Somatic Shaking™ works with this primordial intelligence. It recognizes that the body often returns to regulation through the same pathways by which it first learned life: pulse, rhythm, vibration, breath, and wave-like movement. What we call shaking may sometimes be the nervous system’s way of remembering its oldest blueprint, the ancient truth that healing does not begin in abstraction, but in rhythm, in motion, and in the living pulse that has been with us from the beginning.

Scientific References

  • Porges, S. W. (2011). The Polyvagal Theory: Neurophysiological Foundations of Emotions, Attachment, Communication, and Self-Regulation.
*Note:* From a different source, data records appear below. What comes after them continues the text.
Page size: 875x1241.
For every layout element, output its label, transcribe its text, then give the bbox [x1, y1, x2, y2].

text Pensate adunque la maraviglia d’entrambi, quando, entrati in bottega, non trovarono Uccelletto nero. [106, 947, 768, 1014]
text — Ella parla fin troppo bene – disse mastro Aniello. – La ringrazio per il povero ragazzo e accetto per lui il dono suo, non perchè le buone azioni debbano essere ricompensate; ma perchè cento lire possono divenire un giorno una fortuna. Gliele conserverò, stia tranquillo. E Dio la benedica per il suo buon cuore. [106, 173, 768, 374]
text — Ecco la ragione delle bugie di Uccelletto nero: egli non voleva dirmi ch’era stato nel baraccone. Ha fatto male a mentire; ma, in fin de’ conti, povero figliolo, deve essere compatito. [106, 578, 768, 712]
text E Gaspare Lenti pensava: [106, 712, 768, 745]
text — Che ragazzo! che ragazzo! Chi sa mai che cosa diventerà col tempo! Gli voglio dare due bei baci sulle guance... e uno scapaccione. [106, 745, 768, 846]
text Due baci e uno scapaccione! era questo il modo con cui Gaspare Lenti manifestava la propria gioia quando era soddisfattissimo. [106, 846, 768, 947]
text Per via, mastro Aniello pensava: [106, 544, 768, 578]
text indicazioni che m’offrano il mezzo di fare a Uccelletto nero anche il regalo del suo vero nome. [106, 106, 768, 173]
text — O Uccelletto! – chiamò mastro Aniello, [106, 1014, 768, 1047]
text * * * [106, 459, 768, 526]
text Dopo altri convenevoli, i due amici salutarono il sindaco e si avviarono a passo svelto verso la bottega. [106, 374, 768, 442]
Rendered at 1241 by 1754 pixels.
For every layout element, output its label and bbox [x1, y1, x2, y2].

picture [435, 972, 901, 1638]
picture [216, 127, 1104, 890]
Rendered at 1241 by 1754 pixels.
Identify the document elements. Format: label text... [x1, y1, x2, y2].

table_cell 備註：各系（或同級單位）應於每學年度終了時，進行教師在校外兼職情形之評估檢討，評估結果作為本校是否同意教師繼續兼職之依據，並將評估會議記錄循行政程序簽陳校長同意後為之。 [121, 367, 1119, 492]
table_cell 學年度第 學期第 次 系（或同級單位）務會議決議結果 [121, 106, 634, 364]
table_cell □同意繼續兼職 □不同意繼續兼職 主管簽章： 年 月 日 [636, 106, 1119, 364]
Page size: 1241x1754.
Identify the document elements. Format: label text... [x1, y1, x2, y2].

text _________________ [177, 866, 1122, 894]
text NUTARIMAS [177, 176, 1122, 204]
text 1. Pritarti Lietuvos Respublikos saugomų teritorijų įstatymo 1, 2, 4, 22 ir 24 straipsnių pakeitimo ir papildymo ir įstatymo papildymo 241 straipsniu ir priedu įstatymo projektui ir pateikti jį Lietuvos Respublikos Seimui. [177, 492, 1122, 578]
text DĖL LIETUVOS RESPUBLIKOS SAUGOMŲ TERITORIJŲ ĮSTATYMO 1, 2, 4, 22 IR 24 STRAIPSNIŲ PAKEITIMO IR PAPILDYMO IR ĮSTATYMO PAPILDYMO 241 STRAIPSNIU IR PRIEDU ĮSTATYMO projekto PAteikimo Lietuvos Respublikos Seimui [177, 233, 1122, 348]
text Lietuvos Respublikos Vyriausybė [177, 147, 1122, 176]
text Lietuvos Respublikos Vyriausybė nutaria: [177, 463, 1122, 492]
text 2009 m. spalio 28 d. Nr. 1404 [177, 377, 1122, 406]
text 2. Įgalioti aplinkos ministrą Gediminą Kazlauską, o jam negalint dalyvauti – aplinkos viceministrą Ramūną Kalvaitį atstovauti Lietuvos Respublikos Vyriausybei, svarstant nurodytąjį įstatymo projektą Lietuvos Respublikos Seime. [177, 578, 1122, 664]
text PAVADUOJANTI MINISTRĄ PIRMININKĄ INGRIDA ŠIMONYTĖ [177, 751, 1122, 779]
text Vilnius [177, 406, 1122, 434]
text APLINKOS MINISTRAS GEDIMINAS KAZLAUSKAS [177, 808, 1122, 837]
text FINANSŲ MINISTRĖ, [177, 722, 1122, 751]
  • Levine, P. A. (2010). In an Unspoken Voice: How the Body Releases Trauma and Restores Resilience.
  • Van der Kolk, B. A. (2014). The Body Keeps the Score: Brain, Mind, and Body in the Healing of Trauma.
  • Craig, A. D. (2002). How Do You Feel? Interoception: The Sense of the Physiological Condition of the Body.
  • Seth, A. K., & Friston, K. J. (2016). Active Interoceptive Inference and the Emotional Brain.
  • Schleip, R. (2003). Fascial Plasticity: A New Neurobiological Explanation.
  • Thayer, J. F., & Lane, R. D. (2000). A Model of Neurovisceral Integration in Emotion Regulation and Dysregulation.
  • Doidge, N. (2007). The Brain That Changes Itself.